Sacred song has certainly a mission to accomplish upon earth, as well as the proper manner of its application to its proposed end; and both alike have been, in common with the whole work of creation, from the beginning contemplated and intended by Almighty God.

Now, the end intended by Almighty God, in his work of redemption in this world, as say theologians, is primarily the manifestation of his own glory; and, secondarily, the re-establishment of order and virtue, piety and sanctity, in human society, with a view to the life to come, or, in other words, with a view to the true and eternal, as distinguished from the false and fleeting, happiness of his creatures. From whence it would seem to result that the true character of the ecclesiastical song and its true application will be that in which it tends, in its own proper degree, to become an auxiliary in the accomplishment of this great end. Nor is it a second or a third rate efficaciousness that should be deemed sufficient. For if Almighty God, as many theologians seem with so much justice to say, not from any external necessity, but from his own perfections, in virtue of which he is a law to himself, freely chooses only those means that are most efficacious to the end he proposes, so, in like manner, the Catholic Church, filled as she is with the outpouring of the divine Spirit, and called to the imitation of the divine perfections, cannot but in like manner feel constrained to choose that alone for her music which tends, with the best and most certain efficacy, to the attainment of the end which God has designed in the gift.

The foregoing remarks have, I hope, now laid the foundation on which the proposed inquiry may be conducted. And I think I may be allowed to say in the outset that an inquiry which has for its object to ascertain what that may be in music and in the manner of its use which answers best to the idea existing in the mind of God, unless it very much belie its pretensions and profession, may justly claim respect; and that the whole investigation is thus at once raised beyond the horizon of anything like human partisanship, as well as the sphere of those little irritabilities with which discussions upon music may so easily be disfigured. And without at all presuming that the views here advocated ought necessarily to be adopted, the inquiry is still not a valueless service rendered to religion, if it succeed no further than in impressing upon the minds of those into whose way it may fall the fundamental idea upon which it is built, viz., that the mission of sacred song in the Catholic Church is to realize, not the ideas of men, which may and do differ in each individual, but the idea of the merciful and good God, who gave it for his own purposes of mercy and benevolence.
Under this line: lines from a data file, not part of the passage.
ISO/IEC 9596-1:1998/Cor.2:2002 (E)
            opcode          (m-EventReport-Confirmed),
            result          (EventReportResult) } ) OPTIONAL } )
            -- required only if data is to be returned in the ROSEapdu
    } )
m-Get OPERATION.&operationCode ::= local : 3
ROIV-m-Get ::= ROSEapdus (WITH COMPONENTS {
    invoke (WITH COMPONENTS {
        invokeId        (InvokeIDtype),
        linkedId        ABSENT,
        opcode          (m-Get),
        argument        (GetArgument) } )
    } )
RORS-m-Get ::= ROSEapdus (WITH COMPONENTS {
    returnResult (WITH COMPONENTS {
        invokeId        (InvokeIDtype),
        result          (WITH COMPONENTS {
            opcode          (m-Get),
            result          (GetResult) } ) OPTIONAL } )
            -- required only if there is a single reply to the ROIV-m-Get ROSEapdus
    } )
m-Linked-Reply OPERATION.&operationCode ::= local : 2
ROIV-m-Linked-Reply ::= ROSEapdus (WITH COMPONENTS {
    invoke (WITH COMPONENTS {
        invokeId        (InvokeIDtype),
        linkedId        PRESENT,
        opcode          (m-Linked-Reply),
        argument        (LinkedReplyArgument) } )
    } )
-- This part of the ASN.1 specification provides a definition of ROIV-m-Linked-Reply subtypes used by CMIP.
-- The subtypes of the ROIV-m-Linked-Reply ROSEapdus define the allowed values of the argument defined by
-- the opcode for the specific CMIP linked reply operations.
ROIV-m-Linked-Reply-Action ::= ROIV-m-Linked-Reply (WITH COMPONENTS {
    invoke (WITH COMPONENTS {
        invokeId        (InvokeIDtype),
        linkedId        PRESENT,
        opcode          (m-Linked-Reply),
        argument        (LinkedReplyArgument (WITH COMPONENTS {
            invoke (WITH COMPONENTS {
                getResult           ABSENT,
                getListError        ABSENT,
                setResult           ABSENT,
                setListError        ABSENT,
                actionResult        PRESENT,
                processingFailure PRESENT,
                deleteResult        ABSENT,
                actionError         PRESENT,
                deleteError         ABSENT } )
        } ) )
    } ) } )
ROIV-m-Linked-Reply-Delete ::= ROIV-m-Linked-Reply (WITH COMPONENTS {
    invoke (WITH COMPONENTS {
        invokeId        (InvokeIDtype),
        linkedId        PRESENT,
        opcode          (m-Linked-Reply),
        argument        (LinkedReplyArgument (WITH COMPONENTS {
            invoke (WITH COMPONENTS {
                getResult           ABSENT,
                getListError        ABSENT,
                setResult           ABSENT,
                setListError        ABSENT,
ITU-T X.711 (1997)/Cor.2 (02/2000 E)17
And since the idea, as it subsists in the mind of God, relative to the use of song in the Catholic Church, is made the sole keystone of the whole inquiry, as well to guard an avenue against possible misconceptions as also the more clearly to lay the basis of the discussion, it will be necessary to state, at a somewhat greater length, what the divine idea of sacred song, in its first broad outline, may be taken to be.

Sacred song, it has been said, is to be regarded as the musical associate and auxiliary of the work of Christian instruction and sanctification in the church. It cannot be anything or everything that is luscious or pleasing in music; moreover, it is an idea that goes beyond the notion of mere tune or melody, or even of the richest combination of sound that art ever produced. Sacred song, in the divine idea, must be more than mere music. For though it be true that tunes and other works of art in music are so far things by themselves as to be capable of being written in notation, and thus preserved, still it seems impossible that mere tunes and mere music should answer to the divine idea of sacred song.